TEXTO MOSTRADO:
Total que, después de mucho manipular arriba y abajo y apretar cuantos botones encontré en el panel, siguió empecinada en no funcionar. Terminé desenchufándola, puse una palangana bajo la puerta de apertura y al cabo de un tiempo la abrí. El agua cayó por todas partes, aunque alguna también en la palangana, pero para eso está el mocho y el cubo, así que en menos de una hora lo tenía todo seco otra vez.

He tenido que llamar a un experto; gracias a él, hemos conseguido sacar del bombo, tras no poco esfuerzo, la alfombra, que no fui capaz de  reconocer de tanto como había engordado. Estoy seguro que se le habían aflojado los nudos, porque de otro modo no me explico como pudo contraer tan extraordinaria hidropesía.

Aunque el técnico se mostró amabilísimo y me ayudó incluso a extenderla en el tendedero del patio de luces todo funcionó perfectamente; ahora, mojarnos, lo que se dice mojarnos, nos mojamos desde la coronilla hasta el dedo gordo del pie y, pese a todo, sudábamos como fogoneros al acabar de extenderla. Sin embargo,  no fue capaz de hacer funcionar la lavadora pese a que lo intentó en repetidas ocasiones

Tras invitarle a un Marlboro por su cortesía, nos acercamos al radiador de la cocina para secarnos y, mientras nos ahumábamos mutuamente con señales de humo de tipo indio navajo, me fue informando de la grave enfermedad contraída por tan extraordinario artilugio. Por lo visto, se le había calcinado no sé qué circuito y tenía que llevársela para cambiarle todo el cerebro en el quirófano del Distribuidor. ¡¡Madre mía – pensé afligido – me va a salir la torta un pan!! Y ya que estábamos en plan confidencial y amistoso, le hablé de los problemas del aspirador cuya compra efectué en el mismo establecimiento. Le echó una mirada apreciativa, abrió la bolsa, y dijo que no funcionaba porque le faltaban piezas y yo dije que era culpa de mi sobrino que todo lo anda cambiando de sitio.

Se llevó la bolsa y el aspirador dejándome con la lavadora en la cocina mientras él iba a buscar una carretilla. Y allí me quedé mirando el gran ojo frontal del cíclope blanco en espera de su regreso. Cinco minutos antes de la una y media de la tarde apareció la carretilla con el técnico detrás, y él la carretilla y la lavadora desaparecieron de mi vista después de cerrar la puerta.

MATERIAL PROPORCIONADO:
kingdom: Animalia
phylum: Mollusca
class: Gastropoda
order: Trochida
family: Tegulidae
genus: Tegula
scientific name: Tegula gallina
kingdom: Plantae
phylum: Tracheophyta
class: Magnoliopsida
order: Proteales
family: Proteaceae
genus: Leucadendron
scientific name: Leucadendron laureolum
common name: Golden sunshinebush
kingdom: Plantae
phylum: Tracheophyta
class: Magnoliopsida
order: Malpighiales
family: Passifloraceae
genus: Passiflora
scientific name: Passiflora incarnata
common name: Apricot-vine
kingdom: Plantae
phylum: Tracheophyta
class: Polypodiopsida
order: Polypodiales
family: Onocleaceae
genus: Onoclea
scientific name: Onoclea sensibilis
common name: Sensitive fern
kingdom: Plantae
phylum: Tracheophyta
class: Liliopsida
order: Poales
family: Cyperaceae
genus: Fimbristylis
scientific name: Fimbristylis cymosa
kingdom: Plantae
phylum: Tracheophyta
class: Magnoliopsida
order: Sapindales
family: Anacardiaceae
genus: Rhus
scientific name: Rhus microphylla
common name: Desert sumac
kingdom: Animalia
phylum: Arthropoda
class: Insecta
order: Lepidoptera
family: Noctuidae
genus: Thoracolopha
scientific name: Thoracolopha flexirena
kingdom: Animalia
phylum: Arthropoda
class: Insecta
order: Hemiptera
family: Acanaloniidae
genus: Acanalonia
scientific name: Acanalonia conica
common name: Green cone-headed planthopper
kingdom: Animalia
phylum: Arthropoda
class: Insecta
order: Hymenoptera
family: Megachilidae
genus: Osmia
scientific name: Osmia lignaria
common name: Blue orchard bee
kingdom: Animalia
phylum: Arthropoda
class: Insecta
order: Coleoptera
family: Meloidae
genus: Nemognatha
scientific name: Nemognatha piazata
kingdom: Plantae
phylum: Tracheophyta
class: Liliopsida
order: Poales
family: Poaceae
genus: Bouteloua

TAREAS DEL EJERCICIO:
[A] Traduce al inglés esta oración del relato de la lavadora: «Y allí me quedé mirando el gran ojo frontal del cíclope blanco en espera de su regreso.»
[B] Por favor, prosigue el relato de la lavadora a partir de su última oración.
Los datos provienen de una fuente distinta.

RESULTADOS POR TAREA:
[A] And there I stayed, staring at the great front eye of the white cyclops as I waited for his return.

[B]
Acabé sentándome en uno de los sillones de mimbre de la cocina y dime en pensar y añorar la compañía femenina por culpa de Mábel, una rubia de ojos verdes, cuerpo de instrumento musical con clavijas que vosotros imagináis; me refiero a Mábel, no a las clavijas, de la que creo que ya os he hablado así como de sus amigas Amparo y Sonsoles. De las tres, Mábel es, con mucha diferencia, la más bonita y, además, tiene una sonrisa fascinante y un cuerpo que para si lo quisiera el de Artillería.

También Amparo es muy atractiva y está bastante bien confeccionada. De Sonsoles es mejor no hablar porque, aparte de ser delgada como una espingarda, usa unos pantalones con la cintura tan baja que si no se le ven los rizos es porque se ha depilado el hangar del Columbia.

Este último comentario no quiere decir que yo no posea todas y cada una de las cuatro virtudes cardinales, prudencia, justicia, fortaleza y templanza, que  son principio de otras en ellas contenidas; las expondré,  en un escrito según ordena la escolástica, cuando consiga recuperar la lavadora y el aspirador. Si ven que no aparece el artículo den por hecho que he tenido que vender el ordenador para pagar la factura de la reparación.

 Y como ya era la hora de almorzar me fui al Restaurante Mouriño con la esperanza hablar con a esa preciosidad de los ojos verdes, Mábel, de la que me parece que ya les he hablado en un anterior escrito. Su carita, su melodiosa voz, y su cuerpo de ánfora romana hacen de ella una muchacha tan femenina que estoy seguro que tiene la mitad de testosterona que las demás mujeres

Y, sí, tuve la suerte de poder sentarme a su lado, mientras degustábamos un sabroso plato de bacalao a la gallega.

Como se me hace tarde, mañana les contaré sobre qué versó nuestra conversación, pero ya les adelanto que creo que estoy enamorado.